Why, yes, I am a man that can cook fairly well. I am truly a cultured and intelligent gentleman….heh, heh, heh, not really, everyone should know how to cook.

Paradoxical Intention
9 years ago

@Alan:

1. No, I don’t think broccoli and cabbage tastes bitter.

2. Yes, I can roll my tongue into a tube.

kfreed
kfreed
9 years ago

“You should be feminine, submissive, and preferably not too smart or strong”

Might we suggest a member of the Christian Taliban?

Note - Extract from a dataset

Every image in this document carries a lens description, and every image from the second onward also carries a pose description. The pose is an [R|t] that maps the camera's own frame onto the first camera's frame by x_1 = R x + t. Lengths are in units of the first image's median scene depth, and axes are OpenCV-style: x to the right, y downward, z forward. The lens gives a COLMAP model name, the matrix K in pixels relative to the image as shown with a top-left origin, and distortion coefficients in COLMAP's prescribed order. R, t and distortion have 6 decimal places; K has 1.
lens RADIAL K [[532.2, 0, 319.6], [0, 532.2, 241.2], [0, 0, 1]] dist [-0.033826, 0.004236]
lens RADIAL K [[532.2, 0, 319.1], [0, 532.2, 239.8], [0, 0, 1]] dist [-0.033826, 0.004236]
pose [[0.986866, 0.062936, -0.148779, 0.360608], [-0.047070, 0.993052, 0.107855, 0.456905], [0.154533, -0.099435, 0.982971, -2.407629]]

“How The Duggars’ Church Encourages Young Women To ‘Submit’”
http://www.thedailybeast.com/articles/2015/05/22/how-the-duggars-church-encourages-young-women-to-submit.html

Or a member of the Taliban Taliban, since skin color is an issue for Rush V:
http://www.pbs.org/wnet/wideangle/episodes/a-woman-among-warlords/womens-rights-in-the-taliban-and-post-taliban-eras/?p=66

Joanna
Joanna
9 years ago

What is hilarious is Roosh V believes that he is a stoic, fierce caveman. However, he comes across as afraid. “What! I am not scared!” When a man refuses to allow a female journalist to interview him without blowing him first, he is broadcasting his fear of being challenged by a woman. When a man despises older women and women with educations, he announces that he needs a woman to be submissive or he falls apart. Roosh is the neediest, most terrified man that has ever worn a baseball cap.